• **PROBLEM STATEMENT**
Could you please repeat the entries below word for word, with the images left out?

• **RECORDS PROVIDED**
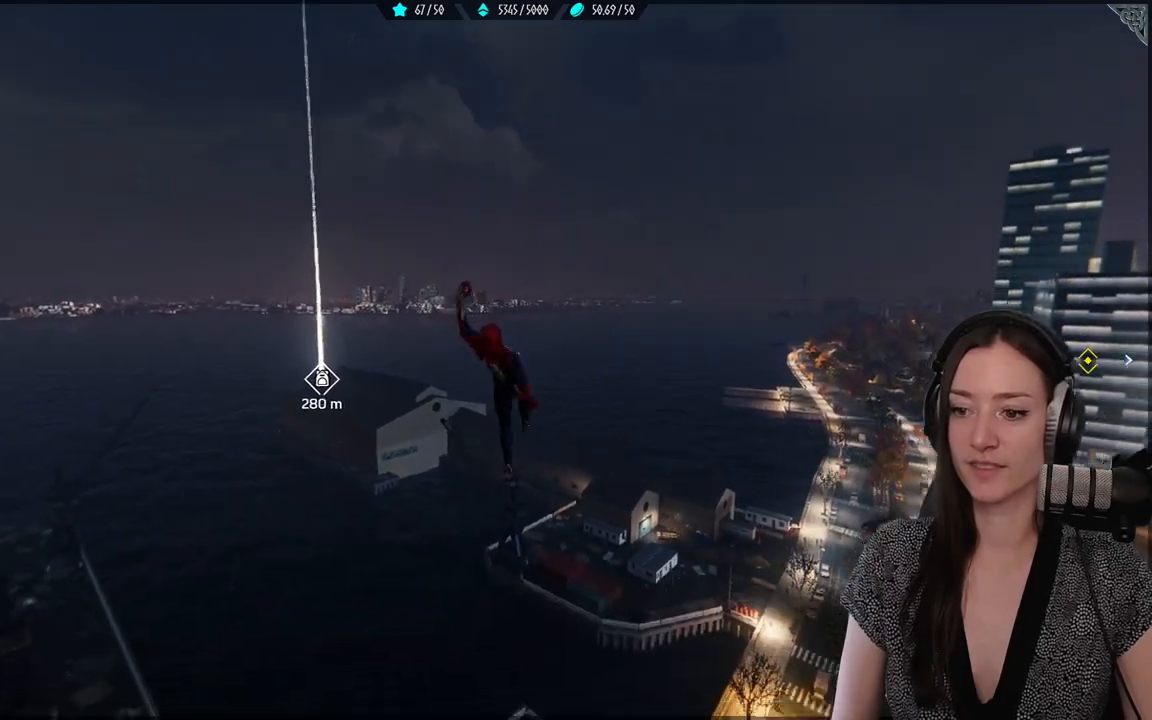
{"dt_ms": 500, "buttons": [], "left_stick": "up", "right_stick": "down", "events": [[17, "right_stick", "center"], [383, "right_stick", "down"]]}
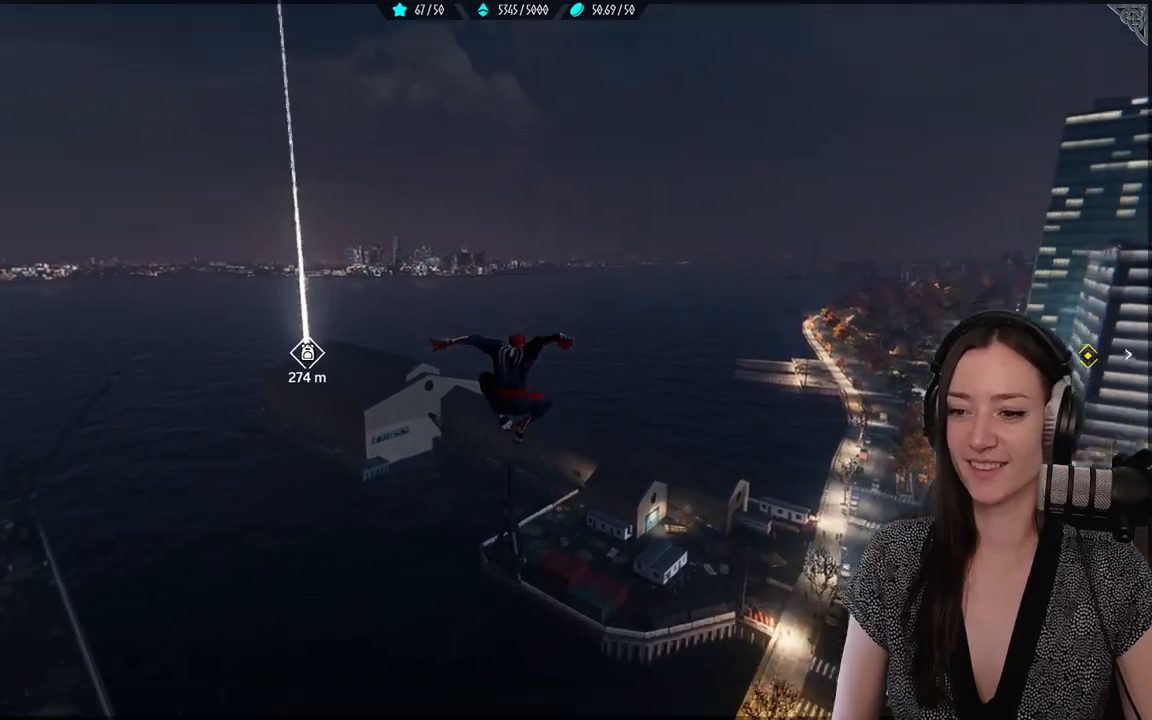
{"dt_ms": 500, "buttons": [], "left_stick": "up", "right_stick": "down", "events": [[200, "right_stick", "center"], [483, "right_stick", "down"]]}
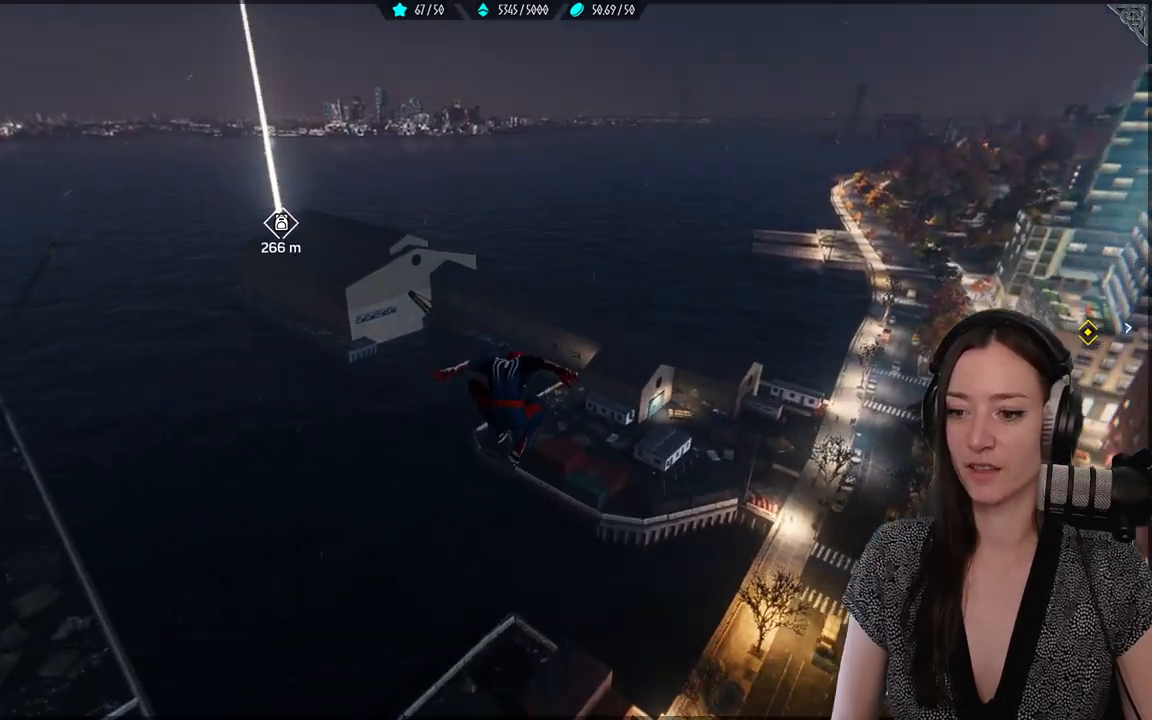
{"dt_ms": 500, "buttons": [], "left_stick": "up", "right_stick": "center", "events": [[383, "right_stick", "center"]]}
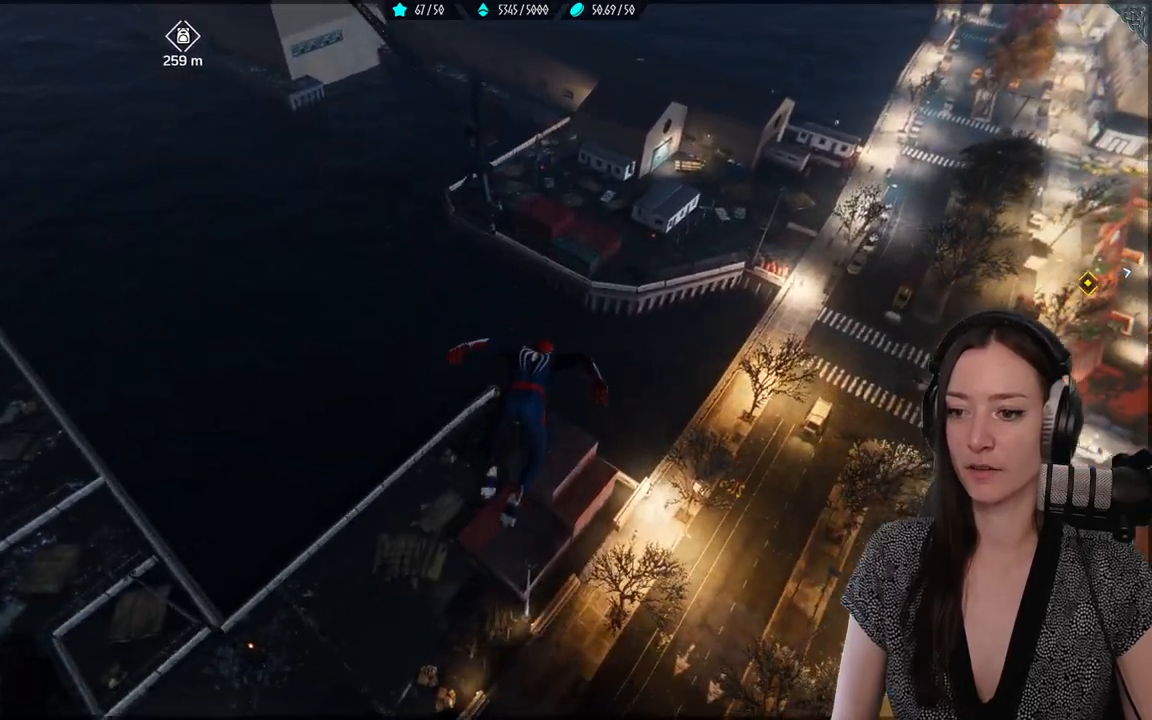
{"dt_ms": 500, "buttons": ["L2", "R2"], "left_stick": "up", "right_stick": "center", "events": [[383, "R2", "down"], [417, "L2", "down"]]}
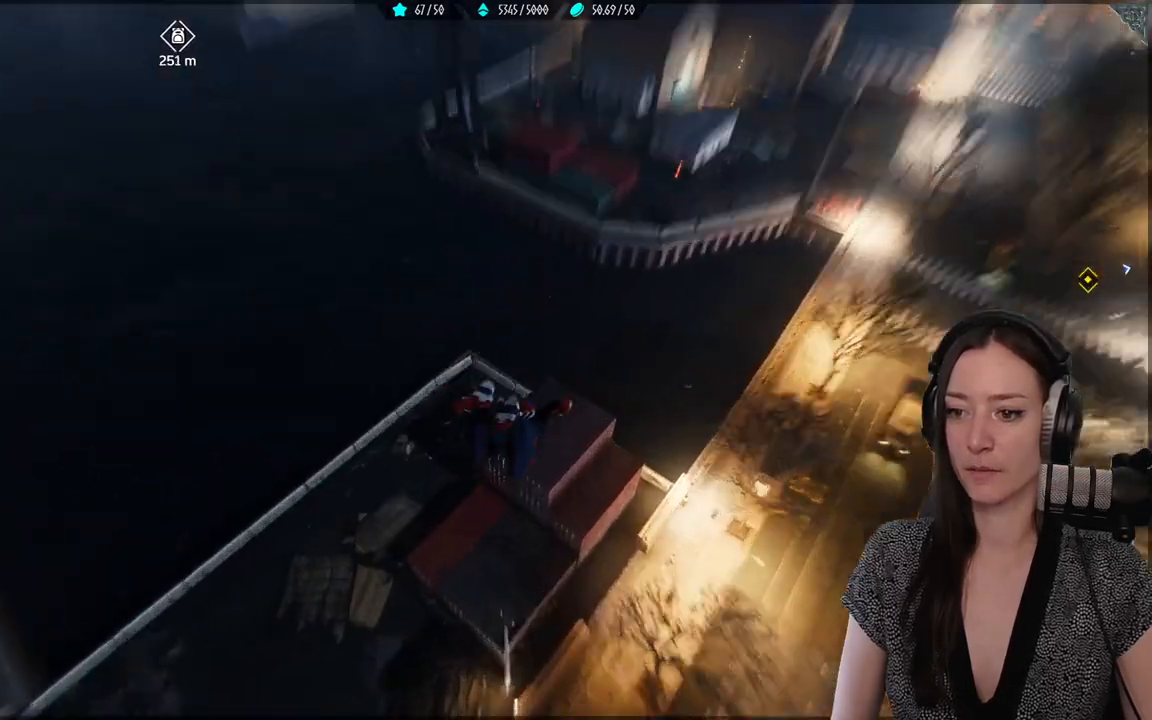
{"dt_ms": 500, "buttons": ["L2", "R2"], "left_stick": "up", "right_stick": "center", "events": []}
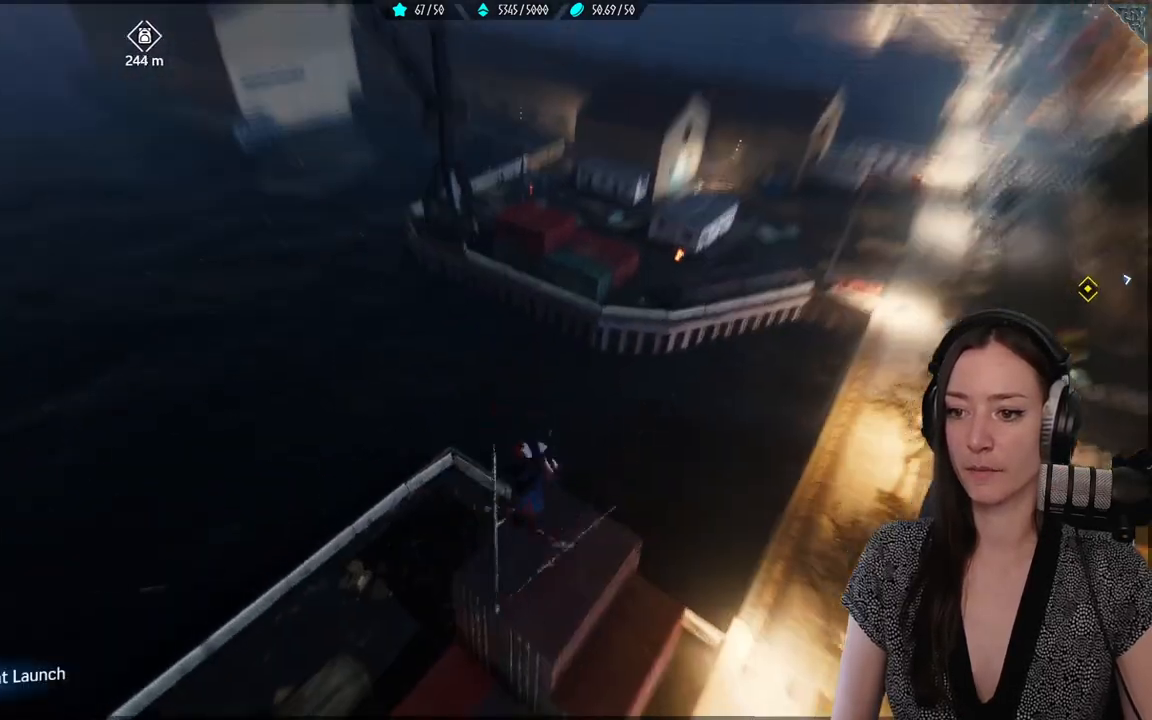
{"dt_ms": 500, "buttons": ["A", "R2"], "left_stick": "up", "right_stick": "center", "events": [[267, "L2", "up"], [433, "A", "down"]]}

• **WRITTEN RESPONSE**
{"dt_ms": 500, "buttons": [], "left_stick": "up", "right_stick": "down", "events": [[17, "right_stick", "center"], [383, "right_stick", "down"]]}
{"dt_ms": 500, "buttons": [], "left_stick": "up", "right_stick": "down", "events": [[200, "right_stick", "center"], [483, "right_stick", "down"]]}
{"dt_ms": 500, "buttons": [], "left_stick": "up", "right_stick": "center", "events": [[383, "right_stick", "center"]]}
{"dt_ms": 500, "buttons": ["L2", "R2"], "left_stick": "up", "right_stick": "center", "events": [[383, "R2", "down"], [417, "L2", "down"]]}
{"dt_ms": 500, "buttons": ["L2", "R2"], "left_stick": "up", "right_stick": "center", "events": []}
{"dt_ms": 500, "buttons": ["A", "R2"], "left_stick": "up", "right_stick": "center", "events": [[267, "L2", "up"], [433, "A", "down"]]}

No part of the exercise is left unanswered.